SANTIAGO MUTIS: In any case, you can’t judge Gabo morally. You can judge him politically. Not judge, but show disagreements. But not morally. So if you move from literature to having a political opinion that you share publicly, people are going to give you a public response. That will lead to your having opponents. And there will be fights and awful things. Yes. Cabrera Infante has a really terrible quarrel with Gabo. And a whole stream of writers. Politically they’re there because he’s entering a territory where they discuss those things and it’s a problem of power. Power is there to be disputed. Whether you think a writer ought to do it or not is another question.
ROSE STYRON: He is such an activist on one hand and a romantic on the other and a realist in both senses. I mean that he always really sees the injustice of the moment and goes for it, whether it’s a personal injustice or a political one, whether it’s Pi
nochet, Clinton, or Castro. Whatever it is, whether it’s a person or a government driving it, he has a very grounded sense of what’s just and what isn’t. Besides, he’s totally dedicated to fiction and to activism. Whether it’s from the point of view of his fiction or his activism, I think—I’m just thinking out loud now—he has such a sense of character, such an insight into characters, which is what makes him create the reality of his own characters in his fiction. They’re unforgettable. I think he sees into the character of both the good and the bad guy.
SANTIAGO MUTIS: That he’s been able to contend with that . . . I don’t understand. Because I believe they’re things that in any case demand everything from you. I mean, when you’re political, you’re concerned with that and that way of living. In any case, Gabo is really a strong man. I believe they put one of those strings on other people and they burn up like rockets. How many people don’t follow that? How many people? Everybody . . . competitions . . . inventing themselves to make money. Gabo continues to be untouchable, even if one says: “I don’t like this or that about him.” And I think that the old Gabo is much more interesting than the earlier Gabo . . . He’s much more interesting because it has to do with how he became who he is and how he maintains himself. On what human values does he maintain that? And you find that in the young Gabo. It’s all revealed there. From then on he begins to develop it because Gabo finds himself obliged to recount all that.
WILLIAM STYRON: I think he admires Fidel for his intellectual brilliance.

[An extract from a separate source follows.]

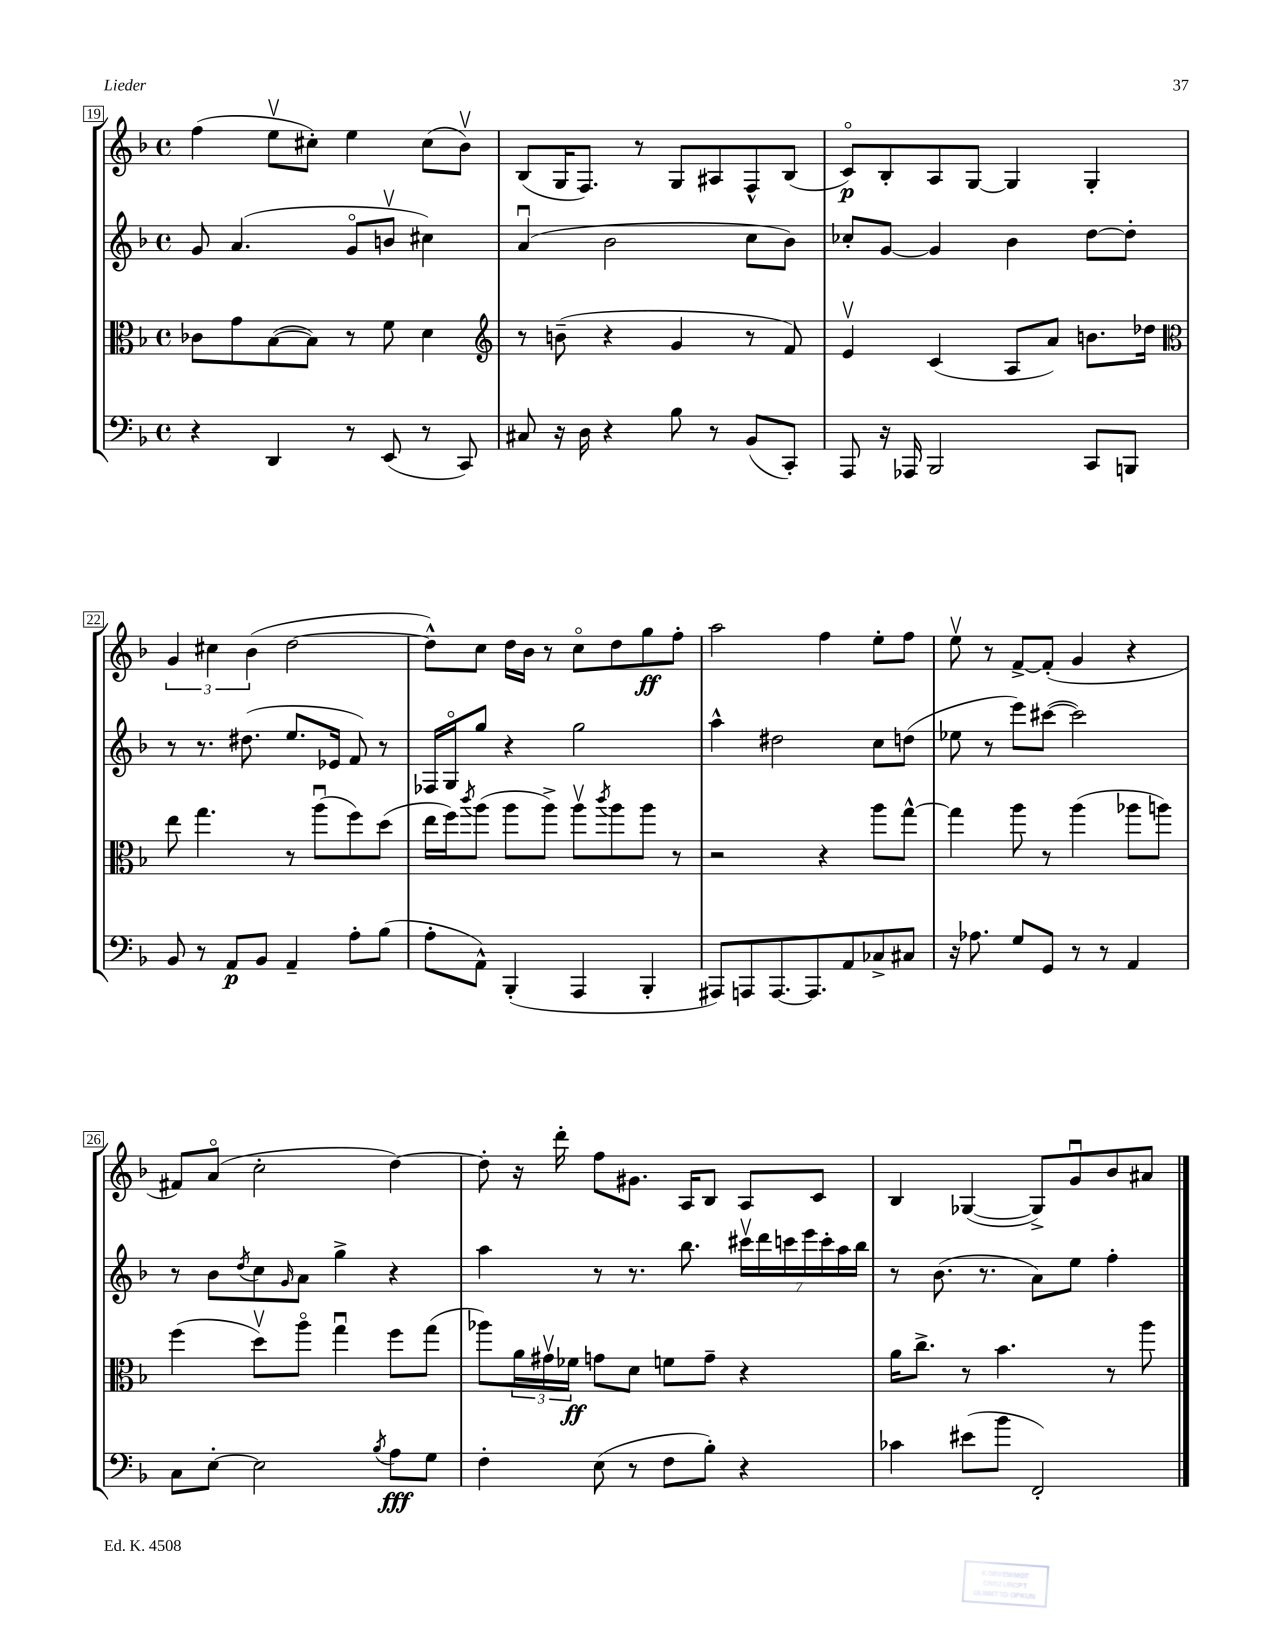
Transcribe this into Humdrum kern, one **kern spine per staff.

And I do think Castro has an eccentric aspect that sets him apart from other dictators. He has got a fascinating and supple and intricate mind, and I think that attracts Gabo, that part of Castro. I remember an interesting anecdote that Gabo told me. He said once, during a very, very delicate crisis that brought the world’s journalists to Cuba, he flew to Havana. I believe from Mexico City. There were hundreds of reporters gathered at the airport. And Fidel met Gabo and they walked together to an anteroom in the airport, and were there for half an hour or more while the reporters from all the agencies in the world clustered around, waiting to see what Fidel had said to Gabo, and vice versa. Finally they came out, and the reporters confronted them. The first question was for Gabo: “May we ask what you were talking about?” Gabo answered: “We were talking about the best way to cook red snapper.”